For the above positions, employers can continue treating cannabis like other drugs for purposes of DATWA.
Employers may continue random cannabis testing for safety-sensitive positions and professional athletes subject to a collective bargaining agreement that permits random testing.
Employers may also continue reasonable suspicion cannabis testing (which includes post-accident testing) and treatment program cannabis testing (as defined by the law).
Unless otherwise provided by state or federal law, employers are not required to permit or accommodate cannabis use, possession, impairment, transfer, or sale while an employee is working or while an employee is on the employer’s premises or operating the employer’s vehicle, machinery, or equipment. However, employers may only enact and enforce rules regarding cannabis use, transfer, sale, possession, or impairment while an employee is working or while an employee is on the employer’s premises or operating the employer’s vehicle, machinery, or equipment, and the policy must contain the minimum information required by DATWA.

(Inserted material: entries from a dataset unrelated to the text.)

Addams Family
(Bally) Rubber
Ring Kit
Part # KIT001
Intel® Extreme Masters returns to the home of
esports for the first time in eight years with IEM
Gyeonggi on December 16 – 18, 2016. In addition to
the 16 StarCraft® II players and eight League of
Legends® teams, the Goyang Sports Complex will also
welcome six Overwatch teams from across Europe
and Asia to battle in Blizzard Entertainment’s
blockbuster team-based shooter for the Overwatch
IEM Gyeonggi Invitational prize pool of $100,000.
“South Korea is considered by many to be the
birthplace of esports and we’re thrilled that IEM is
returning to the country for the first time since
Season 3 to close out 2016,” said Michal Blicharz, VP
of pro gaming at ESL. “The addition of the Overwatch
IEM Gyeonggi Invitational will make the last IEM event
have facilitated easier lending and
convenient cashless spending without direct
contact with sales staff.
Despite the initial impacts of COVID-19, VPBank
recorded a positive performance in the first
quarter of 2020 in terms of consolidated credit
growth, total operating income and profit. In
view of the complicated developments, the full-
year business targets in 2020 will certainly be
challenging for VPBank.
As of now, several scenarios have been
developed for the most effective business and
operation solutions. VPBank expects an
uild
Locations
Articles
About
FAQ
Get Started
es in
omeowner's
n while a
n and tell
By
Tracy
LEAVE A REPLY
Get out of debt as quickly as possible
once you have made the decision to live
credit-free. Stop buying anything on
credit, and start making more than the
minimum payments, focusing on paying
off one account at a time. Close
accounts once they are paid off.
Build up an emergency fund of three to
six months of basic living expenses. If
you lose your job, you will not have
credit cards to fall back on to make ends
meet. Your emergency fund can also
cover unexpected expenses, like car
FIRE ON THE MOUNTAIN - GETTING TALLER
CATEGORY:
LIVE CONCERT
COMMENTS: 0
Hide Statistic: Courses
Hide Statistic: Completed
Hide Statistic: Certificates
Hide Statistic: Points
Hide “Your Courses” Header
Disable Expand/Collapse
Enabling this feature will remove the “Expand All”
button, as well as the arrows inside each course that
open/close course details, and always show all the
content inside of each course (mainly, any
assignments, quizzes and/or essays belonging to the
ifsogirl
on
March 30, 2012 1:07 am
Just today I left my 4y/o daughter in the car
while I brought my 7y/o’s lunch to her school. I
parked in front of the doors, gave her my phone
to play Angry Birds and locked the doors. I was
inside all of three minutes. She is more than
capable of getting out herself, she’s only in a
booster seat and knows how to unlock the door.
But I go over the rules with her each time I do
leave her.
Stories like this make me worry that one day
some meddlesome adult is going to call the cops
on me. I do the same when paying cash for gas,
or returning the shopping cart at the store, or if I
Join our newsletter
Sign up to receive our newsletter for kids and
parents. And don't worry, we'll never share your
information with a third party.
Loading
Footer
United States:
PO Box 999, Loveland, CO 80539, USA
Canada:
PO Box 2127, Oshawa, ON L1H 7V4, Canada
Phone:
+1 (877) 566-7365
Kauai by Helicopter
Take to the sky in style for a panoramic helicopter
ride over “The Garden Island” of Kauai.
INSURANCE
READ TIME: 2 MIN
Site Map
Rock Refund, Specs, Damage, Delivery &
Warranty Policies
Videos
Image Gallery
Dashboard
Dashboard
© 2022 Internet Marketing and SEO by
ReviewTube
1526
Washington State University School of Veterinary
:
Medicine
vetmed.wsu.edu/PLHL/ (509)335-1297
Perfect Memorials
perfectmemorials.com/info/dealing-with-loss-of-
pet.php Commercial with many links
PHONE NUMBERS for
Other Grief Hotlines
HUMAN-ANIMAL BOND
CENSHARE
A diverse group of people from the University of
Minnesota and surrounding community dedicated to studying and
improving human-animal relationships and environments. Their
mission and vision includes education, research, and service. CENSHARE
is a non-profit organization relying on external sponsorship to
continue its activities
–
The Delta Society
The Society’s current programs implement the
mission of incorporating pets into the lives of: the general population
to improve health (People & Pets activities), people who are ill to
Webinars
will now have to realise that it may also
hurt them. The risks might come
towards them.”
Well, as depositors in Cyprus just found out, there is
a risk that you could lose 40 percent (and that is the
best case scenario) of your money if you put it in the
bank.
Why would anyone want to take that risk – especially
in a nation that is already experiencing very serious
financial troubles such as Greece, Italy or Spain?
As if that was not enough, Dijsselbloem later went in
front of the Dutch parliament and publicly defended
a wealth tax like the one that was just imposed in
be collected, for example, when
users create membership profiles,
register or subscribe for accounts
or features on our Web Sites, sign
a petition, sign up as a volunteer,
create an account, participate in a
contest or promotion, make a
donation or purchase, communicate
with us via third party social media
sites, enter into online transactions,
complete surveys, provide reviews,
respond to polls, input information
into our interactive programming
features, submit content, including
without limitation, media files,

If an employee uses, possesses, sells, transfers or is impaired by cannabis while working, on the employer’s premises, or operating the employer’s vehicle, machinery, or equipment, the employer can discipline, discharge or take other adverse action:
- If, as a result of consuming cannabis, the employee does not possess that clearness of intellect and control of self that the employee otherwise would have;
- If cannabis testing verifies the presence of cannabis following a confirmatory test;
- If the employer’s written work rules for cannabis apply to such conduct and the policy complies with DATWA; or
- If the employer is otherwise authorized or required to do so under state or federal law or regulations, or if a failure to do so would cause an employer to lose a monetary of licensing-related benefit under federal law or regulations.
However, employers should keep in mind that DATWA requires employers to offer rehabilitation in lieu of termination to employees who test positive for drugs or alcohol for the first time, including cannabis.
Given the intricacies of DATWA, employers should consult with counsel about updating their drug testing policies to comply with the changes.